_What is asked_
In the page excerpt on bushfire smoke and Australian wineries, what share of its typical output does Tyrrell's Wines expect to produce in 2020?

_Page excerpt_
━━━━

Clonakilla winery in New South Wales, north of Canberra, won’t produce a 2020 vintage after analysis showed unacceptably high levels of smoke taint “across all varieties and all vineyard sites,” CEO and chief winemaker Tim Kirk said.
The estate experienced “a barrage of smoke from fires on every side this summer,” which meant the wine quality could not be guaranteed, he said. “The severe drought and unprecedented bush fire emergency has made 2020 the toughest year in living memory for the Australian wine industry and for Australian farming in general,” Kirk said in a statement. Clonakilla will continue to sell earlier vintages and resume winemaking next year.
It’s far from alone. Tyrrell’s Wines in the Hunter Valley, north of Sydney, said it will produce about 20% of its typical output in 2020 after testing revealed smoke-taint damage. “Proximity to the fires, elevation of vineyards, and days in contact with fresh smoke” were taken into consideration when the decision was made, Managing Director Bruce Tyrrell said in a statement.
The NSW state government is paying for wine-grape growers to have their fruit tested. Early samples from the Hunter, Mudgee and Orange regions had shown some taint above critical levels, the government said. The South Australian government is also offering subsidized testing for growers in the fire-affected Adelaide Hills and Kangaroo Island areas.

━━━━

_Dataset records_
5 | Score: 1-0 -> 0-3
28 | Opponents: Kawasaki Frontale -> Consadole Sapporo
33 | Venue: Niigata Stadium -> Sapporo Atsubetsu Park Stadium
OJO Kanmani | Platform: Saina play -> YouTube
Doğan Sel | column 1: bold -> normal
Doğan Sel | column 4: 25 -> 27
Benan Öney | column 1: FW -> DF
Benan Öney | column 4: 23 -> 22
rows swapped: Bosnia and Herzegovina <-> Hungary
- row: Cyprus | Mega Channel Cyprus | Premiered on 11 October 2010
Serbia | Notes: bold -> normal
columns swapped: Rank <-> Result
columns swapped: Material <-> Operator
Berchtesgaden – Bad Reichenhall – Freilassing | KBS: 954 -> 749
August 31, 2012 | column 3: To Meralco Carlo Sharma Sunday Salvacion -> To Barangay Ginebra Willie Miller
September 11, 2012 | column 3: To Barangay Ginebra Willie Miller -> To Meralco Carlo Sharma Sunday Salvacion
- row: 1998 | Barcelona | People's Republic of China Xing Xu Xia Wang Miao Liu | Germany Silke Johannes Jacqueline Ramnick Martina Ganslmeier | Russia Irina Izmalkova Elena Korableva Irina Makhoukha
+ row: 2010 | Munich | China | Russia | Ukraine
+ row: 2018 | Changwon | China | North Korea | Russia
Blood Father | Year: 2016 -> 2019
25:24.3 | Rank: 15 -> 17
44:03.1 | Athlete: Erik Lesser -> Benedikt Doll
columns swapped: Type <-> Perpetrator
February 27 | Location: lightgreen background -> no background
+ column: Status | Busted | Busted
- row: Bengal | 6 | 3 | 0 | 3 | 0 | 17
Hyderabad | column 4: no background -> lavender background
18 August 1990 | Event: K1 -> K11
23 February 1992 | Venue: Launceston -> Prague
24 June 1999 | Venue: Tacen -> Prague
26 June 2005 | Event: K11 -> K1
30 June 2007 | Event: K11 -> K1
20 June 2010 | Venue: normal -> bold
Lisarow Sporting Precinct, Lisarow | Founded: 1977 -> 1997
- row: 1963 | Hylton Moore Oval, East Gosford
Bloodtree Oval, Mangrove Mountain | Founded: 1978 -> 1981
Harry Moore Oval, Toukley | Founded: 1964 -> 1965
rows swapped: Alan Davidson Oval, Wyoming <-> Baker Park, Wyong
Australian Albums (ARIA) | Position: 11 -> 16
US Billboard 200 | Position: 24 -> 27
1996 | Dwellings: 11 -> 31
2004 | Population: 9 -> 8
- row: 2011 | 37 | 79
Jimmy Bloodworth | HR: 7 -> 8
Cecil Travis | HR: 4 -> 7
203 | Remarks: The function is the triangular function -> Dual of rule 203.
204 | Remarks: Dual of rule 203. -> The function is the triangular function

━━━━

_Answer to this exercise_
About 20%.